One thing is pretty apparent - all the interfaces look better in the light mode. As if the apps are designed for the light mode first. The setting, the interface elements, and the colour palette look ingrained. With the dark mode, all apps look the same – white text on limited shades of dark background. Maybe that is the reason many people prefer this mode. Irrespective of the app, it looks the same.

I don’t mind a diverse collection of interfaces. So against the wishes of the techie in me, I will extend this experiment for a bit longer on my smartphone. I will use it with the dark mode turned off. It can’t be too bad, right?

I love the Remarkable tablet, from what I read – pity that it isn’t available in India. With Amazon being more open towards the Indian market, I am excited about Scribe. But chances are high that it would be locked into the Amazon ecosystem.

Having More Choices is Dreadful

Choices are abundant these days - more variety of cuisines, more brands of clothes, more range of devices, more solutions. More of the same, yet different in imperceivable ways. More is good, right?

Not when the dread of choosing paralyses me. Making a selection demands brain cycles, both while and after choosing. It needs time from you. If there is real money involved, the process is even more demanding. Fear of regret kicks in then.

Is the other one better? Cheaper? Would I hate this later? Will my family hate me for choosing this? Will this improve my life? Each question is more complex than the previous one.

In the false hope of “saving” time and money, I postpone choosing. My unmade decisions pile up, and so does the burden on me. It is a vicious cycle – I delay choosing because I feel vague pressure, a choice that only adds to my burden.

Not choosing is a choice too. Make it your default, and it will only make you weaker.

I’ve pushed an upgrade v1.0.1 for Anatole theme today – it fixes a few minor issues with the categories on the archive page & images on smaller screens. The theme now also supports mastodon profile in the social links list. The upgrade is available in the plugins directory now.

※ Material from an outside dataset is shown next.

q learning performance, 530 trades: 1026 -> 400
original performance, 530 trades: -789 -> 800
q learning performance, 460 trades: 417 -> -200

Anatole – A Two-column Theme for Micro.blog

Ever since I published the Paper theme to Micro.blog, I wanted to port one with multiple columns and yet stay minimal as possible. I’ve found one, and today I managed to port it to and customize it for Micro.blog. The theme, called Anatole, is a beautiful minimalist two-column theme. You can check for yourself in the screenshot below or see it live on my test blog.

Anatole theme screenshot

The theme is available in Micro.blog’s Plug-ins directory and can directly be installed from there. Note that the theme is compatible with Hugo 0.91, which is available as a setting on Micro.blog. You can follow the below general steps to install the theme.

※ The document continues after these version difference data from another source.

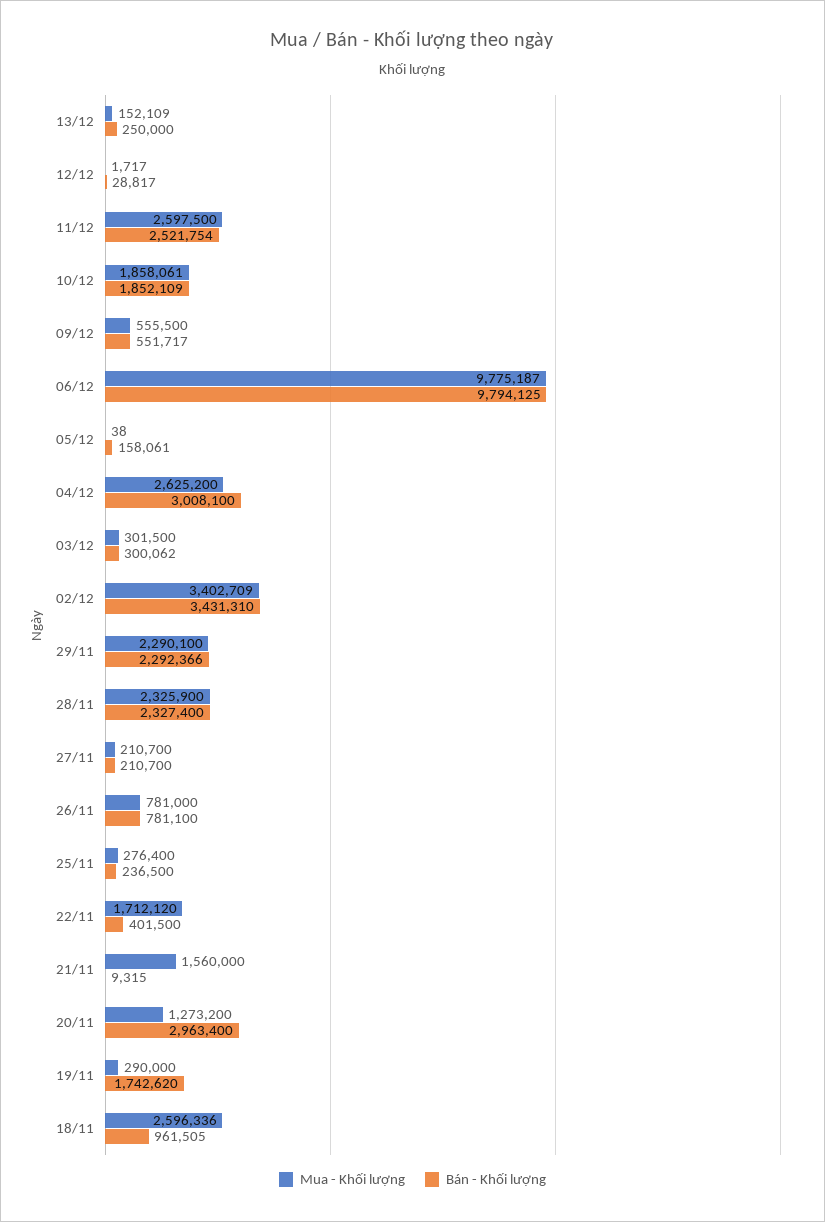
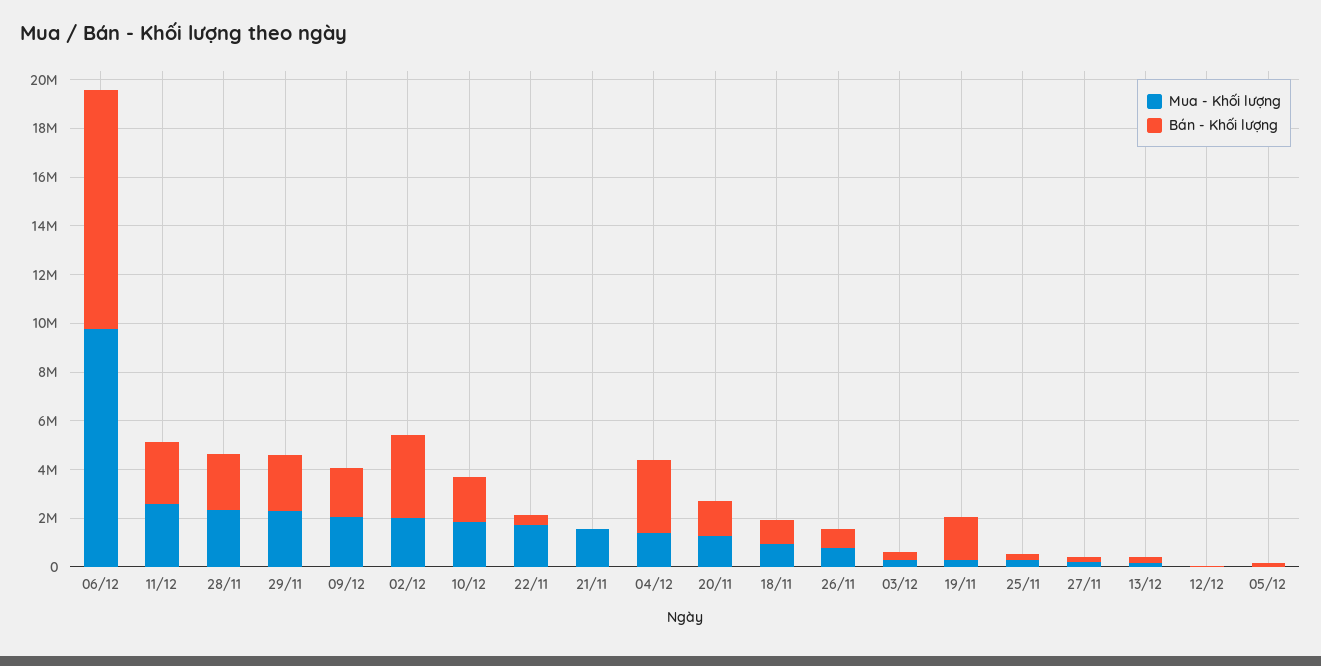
Mua - Khối lượng, 09/12: 555500 -> 2000000
Bán - Khối lượng, 09/12: 551717 -> 2000000
Mua - Khối lượng, 04/12: 2625200 -> 1500000
Mua - Khối lượng, 02/12: 3402709 -> 2000000
Bán - Khối lượng, 20/11: 2963400 -> 1500000
Mua - Khối lượng, 18/11: 2596336 -> 1000000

  • Uninstall any theme that you have installed as a plugin.
  • Set your current theme to blank and Hugo Version to 0.91 in the design section of your blog.
  • Make sure there are no other conflicting custom CSS configured for the previous theme.
  • Install the “Anatole theme” plug-in from the directory.
  • Once the theme is successfully installed, you can configure the social icons displayed in the header by modifying the available options as plug-in settings.
  • Additionally, you can configure parameters to display full post content on the homepage, disable animations and provide a path to a custom favicon.

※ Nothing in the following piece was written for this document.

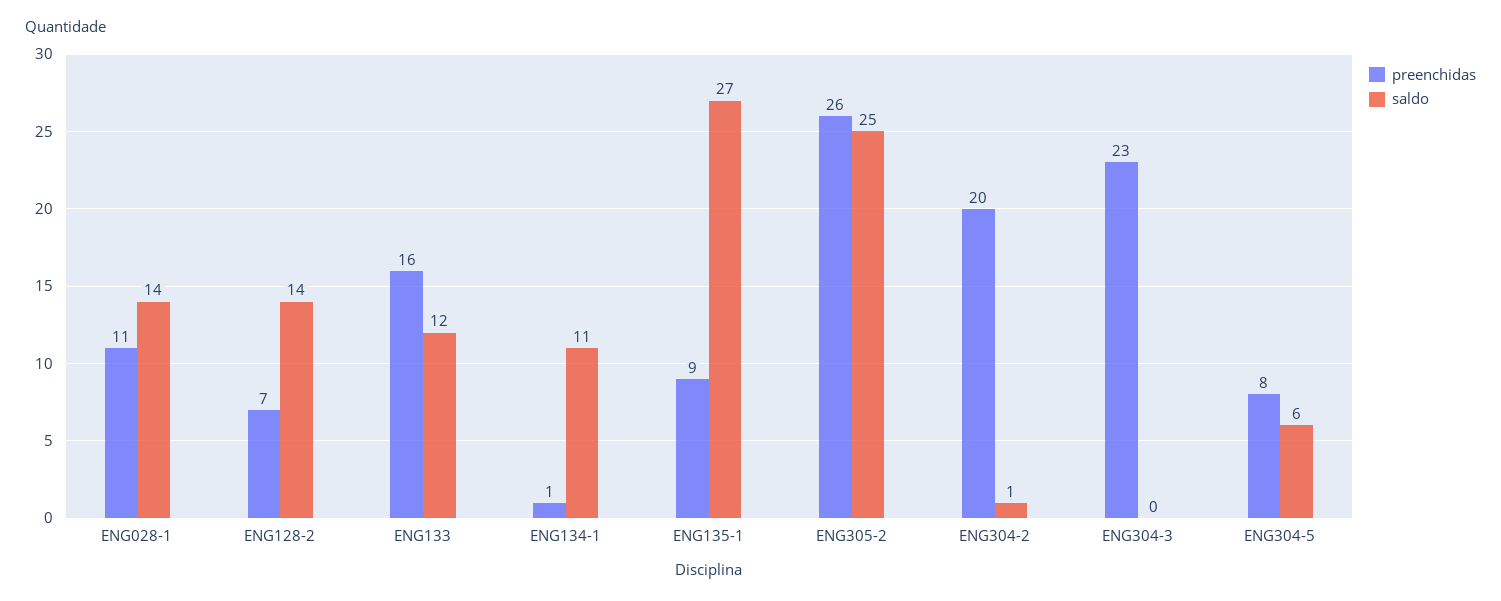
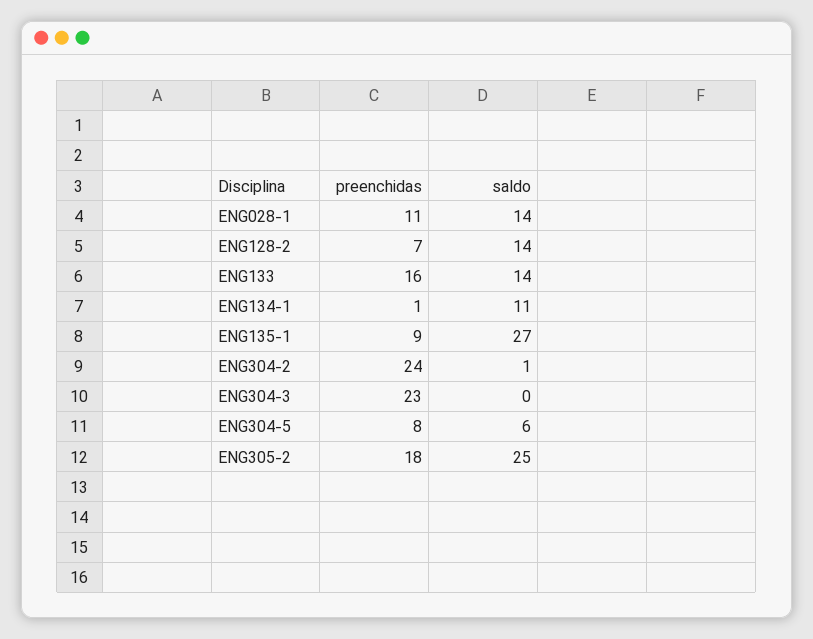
saldo, ENG133: 12 -> 14
preenchidas, ENG305-2: 26 -> 18
preenchidas, ENG304-2: 20 -> 24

It was fun to bring another option to Micro.blog’s already brilliant collection themes. I hope you like this and that a few folks benefit from it. If you do, I would love to hear from you. All feedback is welcome.

I watched The Adam Project today. It’s such lazy movie - it had all the ingredients to be a brilliant movie. It’s good fun in parts, has some nice moments. But makers were lazy to not be interested in making it any better, enough was enough.

After returning to Safari from Arc, I realized how pathetic the experience with this default browser is. It looks dated, is slow, and has terrible interface choices (tabs bar, bookmarks, home page and on & on). I tried Chrome, too, and it is ridden with bugs. So I’m back to Arc.

A Day in the Life in Pune, India. A stairway to the blue skies on the other side.

Every afternoon for the past few days, the clouds crowd the skies as I wait to pickup my daughter from the school. They didn’t disappoint even today.